Porosity

Visual understanding, concept and equation
porosity
petrophysics-101
Published

January 1, 2022

Figure 1: River’s Pebbles, no scale

Introduction

There is a good chance that any of you who read this, never heard about porosity or might be unfamiliar with the term. However, there is also a good chance that you already familiar with the introduction picture above (Figure 1). In a simplest explanation, this Figure 1 will be your starting point to understand porosity. By the end of his series, We will (hopefully) understand: “What is porosity”; “Why is it important”; “How we measure it”; and “Who benefits from it”.

The Basics

To put it simply as shown in the Figure 2 below, porosity is the “empty spaces” that lies between those pebbles. If we consider the whole dimension of the picture as the total volume, then the porosity is the comparison of the empty spaces between pebbles (illustrated by the yellow shading) vs the total volume (illustrated by multiplying length to width).

Figure 2: Yellow shading is empty spaces/porosity; X and Y are length and width

As illustrated in Figure 2, if we assume that the total volume is equal to total area of the picture (3 becomes 2 dimension), thus the porosity would be defined as total yellow area divided by total area (X*Y), and since yellow area is the total of empty spaces/ pore therefore:

\[ \phi = \frac{\sum_{Empty Spaces}}{X\times Y} \tag{1}\]

Figure 3: yellow shading is total empty spaces or porosity

Figure 4: Yellow shading is about 1/6.5 of total area

Using Figure 4 and Equation 1, assuming that the total area is equal to 6.5 unit, or 6.5x of most yellow area on the right side of the picture, then the porosity would be around 15.4%, as shown in the calculation below:

\[ \phi = \frac{\sum_{Empty Spaces}}{X\times Y} = 1/6.5 = 0.154 \]

Unit of Porosity

In the world of petrophysics, the porosity is calculated as value in v/v unit, decp, p.u. (porosity unit), or percentage. It is basically unitless. Which means, it can be written as 0.154 (decimal), 15.4% (percentage) , or 15.4 p.u. (porosity unit) . The latter is a personal recommendation from the author.

The Importance

Now that you get the idea of “what” is porosity, you were probably start questioning why should we understand it in oil and gas world? Why is it important to us? The short answer is… because it is where your oil and gas kept beneath the earth.
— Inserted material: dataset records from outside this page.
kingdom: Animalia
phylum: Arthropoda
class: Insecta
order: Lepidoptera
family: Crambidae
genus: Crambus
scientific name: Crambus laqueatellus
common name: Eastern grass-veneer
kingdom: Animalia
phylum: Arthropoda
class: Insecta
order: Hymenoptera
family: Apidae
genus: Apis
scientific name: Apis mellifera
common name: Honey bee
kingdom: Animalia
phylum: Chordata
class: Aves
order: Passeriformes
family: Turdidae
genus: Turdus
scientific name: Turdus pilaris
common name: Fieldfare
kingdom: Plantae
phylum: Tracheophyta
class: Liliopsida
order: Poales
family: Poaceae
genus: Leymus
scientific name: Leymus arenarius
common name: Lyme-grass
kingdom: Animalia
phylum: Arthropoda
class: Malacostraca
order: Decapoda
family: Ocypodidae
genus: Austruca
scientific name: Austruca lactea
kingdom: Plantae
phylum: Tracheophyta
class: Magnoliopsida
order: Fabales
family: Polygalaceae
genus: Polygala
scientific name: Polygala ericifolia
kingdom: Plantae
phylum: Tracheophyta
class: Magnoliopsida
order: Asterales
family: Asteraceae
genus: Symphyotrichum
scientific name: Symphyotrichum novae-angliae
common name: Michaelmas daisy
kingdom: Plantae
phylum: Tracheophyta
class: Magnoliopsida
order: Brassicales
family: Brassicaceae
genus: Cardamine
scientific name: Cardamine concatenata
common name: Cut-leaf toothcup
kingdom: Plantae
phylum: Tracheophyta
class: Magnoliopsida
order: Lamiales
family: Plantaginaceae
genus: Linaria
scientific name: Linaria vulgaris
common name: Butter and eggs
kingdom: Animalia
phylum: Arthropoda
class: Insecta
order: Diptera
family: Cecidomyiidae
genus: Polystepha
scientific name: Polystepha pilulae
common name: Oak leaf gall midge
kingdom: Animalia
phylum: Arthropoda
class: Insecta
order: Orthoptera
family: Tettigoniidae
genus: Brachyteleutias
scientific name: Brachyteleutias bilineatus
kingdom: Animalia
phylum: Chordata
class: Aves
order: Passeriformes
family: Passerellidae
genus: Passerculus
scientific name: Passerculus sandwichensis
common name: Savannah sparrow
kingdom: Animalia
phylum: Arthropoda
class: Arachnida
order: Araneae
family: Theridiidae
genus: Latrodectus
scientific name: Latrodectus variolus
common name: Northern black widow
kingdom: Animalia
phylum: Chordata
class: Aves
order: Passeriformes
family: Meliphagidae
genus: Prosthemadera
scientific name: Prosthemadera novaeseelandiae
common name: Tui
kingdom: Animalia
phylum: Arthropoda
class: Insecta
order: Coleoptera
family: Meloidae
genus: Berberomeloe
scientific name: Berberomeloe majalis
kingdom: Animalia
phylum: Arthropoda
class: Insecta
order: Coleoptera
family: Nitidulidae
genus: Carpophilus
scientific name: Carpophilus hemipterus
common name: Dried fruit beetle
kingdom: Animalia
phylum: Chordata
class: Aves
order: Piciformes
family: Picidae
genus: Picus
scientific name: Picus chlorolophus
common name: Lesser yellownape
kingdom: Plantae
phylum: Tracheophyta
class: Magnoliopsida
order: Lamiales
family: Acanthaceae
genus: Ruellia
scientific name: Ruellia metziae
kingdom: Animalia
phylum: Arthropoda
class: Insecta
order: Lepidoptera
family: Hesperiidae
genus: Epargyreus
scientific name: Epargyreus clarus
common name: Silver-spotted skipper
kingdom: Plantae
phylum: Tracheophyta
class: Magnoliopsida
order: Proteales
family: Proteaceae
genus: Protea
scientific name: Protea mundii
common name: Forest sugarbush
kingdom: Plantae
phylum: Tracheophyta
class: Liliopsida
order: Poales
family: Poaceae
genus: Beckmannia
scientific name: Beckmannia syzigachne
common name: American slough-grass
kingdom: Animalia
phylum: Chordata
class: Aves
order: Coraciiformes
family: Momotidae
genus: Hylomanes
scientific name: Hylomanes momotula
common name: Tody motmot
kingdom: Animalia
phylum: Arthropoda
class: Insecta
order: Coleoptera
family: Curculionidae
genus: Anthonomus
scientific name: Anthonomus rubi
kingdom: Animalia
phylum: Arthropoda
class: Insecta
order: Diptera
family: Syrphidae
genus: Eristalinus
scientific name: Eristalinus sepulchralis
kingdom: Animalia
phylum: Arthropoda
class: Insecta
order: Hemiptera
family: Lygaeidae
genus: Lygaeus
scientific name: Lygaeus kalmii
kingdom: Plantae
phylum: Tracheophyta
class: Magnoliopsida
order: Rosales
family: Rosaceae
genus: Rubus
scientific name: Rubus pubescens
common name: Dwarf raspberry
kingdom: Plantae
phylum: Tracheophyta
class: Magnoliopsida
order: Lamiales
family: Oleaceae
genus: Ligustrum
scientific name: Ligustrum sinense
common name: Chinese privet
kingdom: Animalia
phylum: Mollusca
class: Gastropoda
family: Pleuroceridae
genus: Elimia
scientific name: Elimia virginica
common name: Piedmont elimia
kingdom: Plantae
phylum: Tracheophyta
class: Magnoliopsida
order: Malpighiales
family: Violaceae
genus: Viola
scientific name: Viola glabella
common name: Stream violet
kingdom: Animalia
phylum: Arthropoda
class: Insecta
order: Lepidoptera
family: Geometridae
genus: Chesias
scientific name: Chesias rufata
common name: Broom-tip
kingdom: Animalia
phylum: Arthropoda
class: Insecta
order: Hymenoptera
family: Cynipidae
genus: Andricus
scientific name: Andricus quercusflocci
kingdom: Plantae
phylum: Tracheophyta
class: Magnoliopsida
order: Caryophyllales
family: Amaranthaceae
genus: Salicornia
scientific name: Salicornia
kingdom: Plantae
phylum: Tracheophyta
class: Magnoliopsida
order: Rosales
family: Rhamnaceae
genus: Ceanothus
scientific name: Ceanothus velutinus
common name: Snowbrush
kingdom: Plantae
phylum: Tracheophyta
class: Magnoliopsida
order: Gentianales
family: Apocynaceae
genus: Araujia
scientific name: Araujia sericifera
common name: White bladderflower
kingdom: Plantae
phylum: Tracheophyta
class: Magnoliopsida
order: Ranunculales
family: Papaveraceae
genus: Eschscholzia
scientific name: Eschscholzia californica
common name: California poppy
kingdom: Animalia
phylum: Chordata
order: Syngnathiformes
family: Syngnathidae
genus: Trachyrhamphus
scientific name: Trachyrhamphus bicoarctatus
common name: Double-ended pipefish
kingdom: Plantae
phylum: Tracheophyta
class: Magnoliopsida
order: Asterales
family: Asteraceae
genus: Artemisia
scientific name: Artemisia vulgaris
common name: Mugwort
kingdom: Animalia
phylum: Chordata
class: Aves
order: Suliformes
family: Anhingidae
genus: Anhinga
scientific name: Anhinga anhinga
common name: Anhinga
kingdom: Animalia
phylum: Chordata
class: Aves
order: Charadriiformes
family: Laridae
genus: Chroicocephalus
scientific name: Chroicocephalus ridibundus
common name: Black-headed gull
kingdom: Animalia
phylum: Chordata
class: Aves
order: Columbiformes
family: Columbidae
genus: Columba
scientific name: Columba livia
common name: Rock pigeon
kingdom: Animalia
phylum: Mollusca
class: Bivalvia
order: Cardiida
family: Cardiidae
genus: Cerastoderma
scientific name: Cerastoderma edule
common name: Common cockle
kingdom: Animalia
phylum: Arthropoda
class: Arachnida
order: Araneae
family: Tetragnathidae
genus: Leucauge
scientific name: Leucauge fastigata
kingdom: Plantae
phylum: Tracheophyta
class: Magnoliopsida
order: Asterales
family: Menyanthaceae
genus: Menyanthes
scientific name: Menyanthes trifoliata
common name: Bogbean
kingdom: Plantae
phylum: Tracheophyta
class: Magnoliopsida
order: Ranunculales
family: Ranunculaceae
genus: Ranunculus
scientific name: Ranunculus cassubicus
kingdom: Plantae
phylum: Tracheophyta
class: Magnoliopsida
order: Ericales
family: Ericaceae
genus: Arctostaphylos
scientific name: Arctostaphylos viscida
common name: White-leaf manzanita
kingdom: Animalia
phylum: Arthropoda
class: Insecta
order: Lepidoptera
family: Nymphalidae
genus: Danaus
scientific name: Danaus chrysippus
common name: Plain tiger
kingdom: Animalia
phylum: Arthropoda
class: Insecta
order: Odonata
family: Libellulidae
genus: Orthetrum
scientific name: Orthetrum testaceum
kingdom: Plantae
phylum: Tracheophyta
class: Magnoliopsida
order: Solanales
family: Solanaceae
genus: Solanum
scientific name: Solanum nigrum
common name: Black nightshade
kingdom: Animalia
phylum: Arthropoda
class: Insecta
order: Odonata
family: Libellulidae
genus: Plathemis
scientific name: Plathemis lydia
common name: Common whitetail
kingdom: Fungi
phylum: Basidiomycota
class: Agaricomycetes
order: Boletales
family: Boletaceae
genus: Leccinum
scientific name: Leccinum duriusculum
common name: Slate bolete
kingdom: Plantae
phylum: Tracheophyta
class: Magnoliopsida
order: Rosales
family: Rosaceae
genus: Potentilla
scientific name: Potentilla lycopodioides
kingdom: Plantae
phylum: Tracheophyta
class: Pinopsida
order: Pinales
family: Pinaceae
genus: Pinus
It gives the idea how much is your oil and gas.

The long answer is, it will become the one of input to calculate reserve calculation through water saturation (Equation 2) and volumetric calculation (Equation 3), the basis of your reservoir characterization through rock typing, and if the rock quality is well-known enough, you can even determine the saturation from only porosity (Buckle Constant*).

\[ S_{w} = \sqrt{\frac{a \times R_{w}}{\phi \times R_{t}}} \tag{2}\]

\[ STOOIP = \frac{GRV_{e} \times NTG \times \phi \times (1-S_{w}) }{B_{o}} \tag{3}\]

Take volumetric calculation as an example. Porosity is affecting two factors here, water saturation using Sw from Archie’s Eq. and STOIIP. Messing up porosity, will make double errors in our final calculation of reserve.

The Measurement

Depending on how we measure it, porosity measurement can be classified into two groups. Direct measurement and Indirect measurement (which we will only discuss a bit).

Direct Measurement

Direct measurement of porosity is usually related to core data, where we have the real data of what we want to quantify (rock). Direct measurement relies on actual measurement, dimension, volume, pressure, etc. It can be done using several methods, from the simple one: caliper, to the complex one: Boyle’s law.

Indirect Measurement

Indirect measurement relies on physical properties of the rock that has implication to porosity. such as Hydrogen Index, Bulk Density and Slownees. This measurement usually related to logging data either Wireline or LWD (well-log measurement). The benefit of this measurement compare to direct measurement is its continuous measurement of data. Since core porosity is discontinuous and a luxury that not every company/petrophysicist has. What usually happen is the logging data is being used as main data to calculate porosity of the rock. While direct measurement of core porosity being used as calibration point for porosity from log (see Track Porosity at Figure 5 below). The most common indirect measurements are density, neutron, and sonic/acoustic.